- _Exercise goal_:
From the entries below, print word for word every line from the one containing "Reading an energy meter." up to and including the one containing "The energy is 44678.4kWh".

- _Raw data_:
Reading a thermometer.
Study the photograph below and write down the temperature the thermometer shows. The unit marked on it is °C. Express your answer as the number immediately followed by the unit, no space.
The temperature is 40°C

* * *

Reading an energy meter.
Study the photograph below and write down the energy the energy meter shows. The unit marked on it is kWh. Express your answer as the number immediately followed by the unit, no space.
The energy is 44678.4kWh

--

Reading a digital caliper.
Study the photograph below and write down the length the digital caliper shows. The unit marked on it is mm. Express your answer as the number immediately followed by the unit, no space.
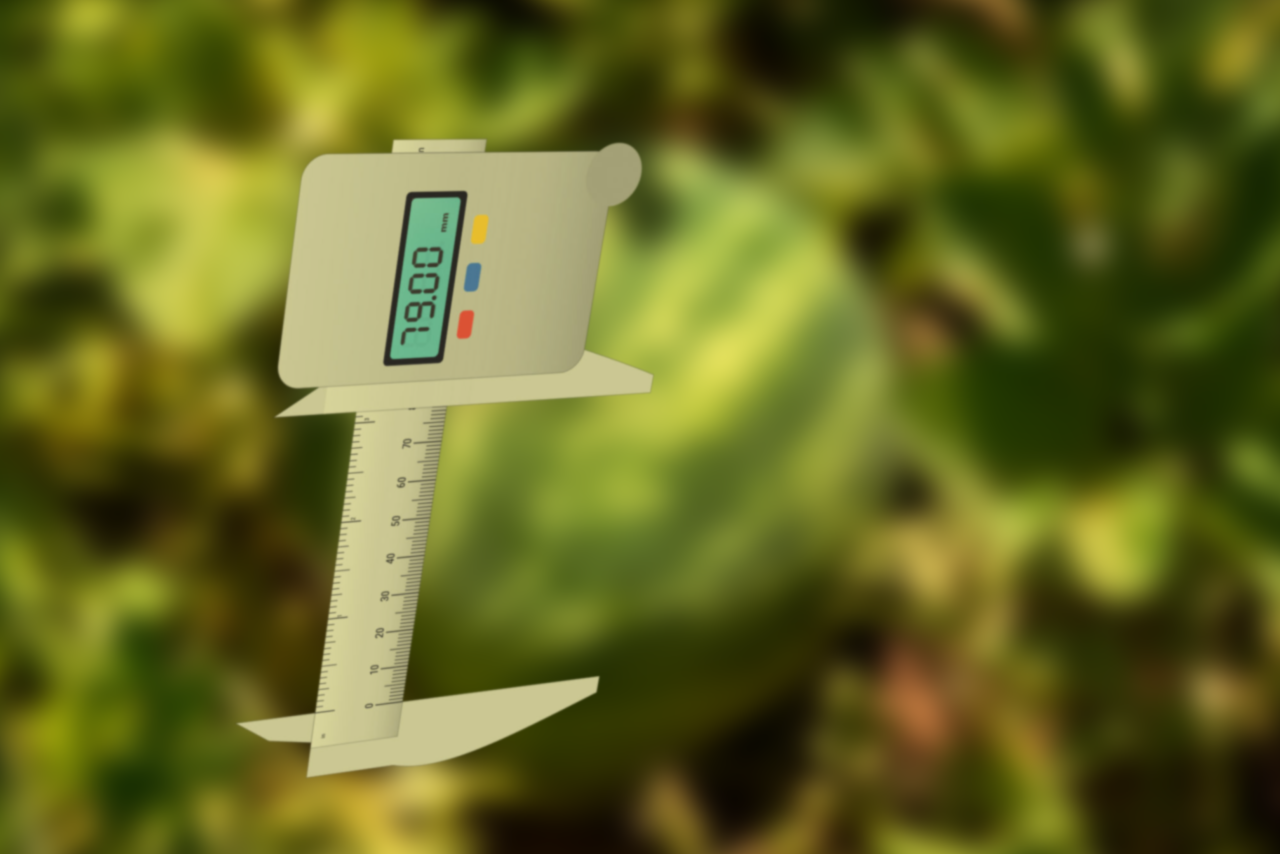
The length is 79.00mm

- _Task response_:
Reading an energy meter.
Study the photograph below and write down the energy the energy meter shows. The unit marked on it is kWh. Express your answer as the number immediately followed by the unit, no space.
The energy is 44678.4kWh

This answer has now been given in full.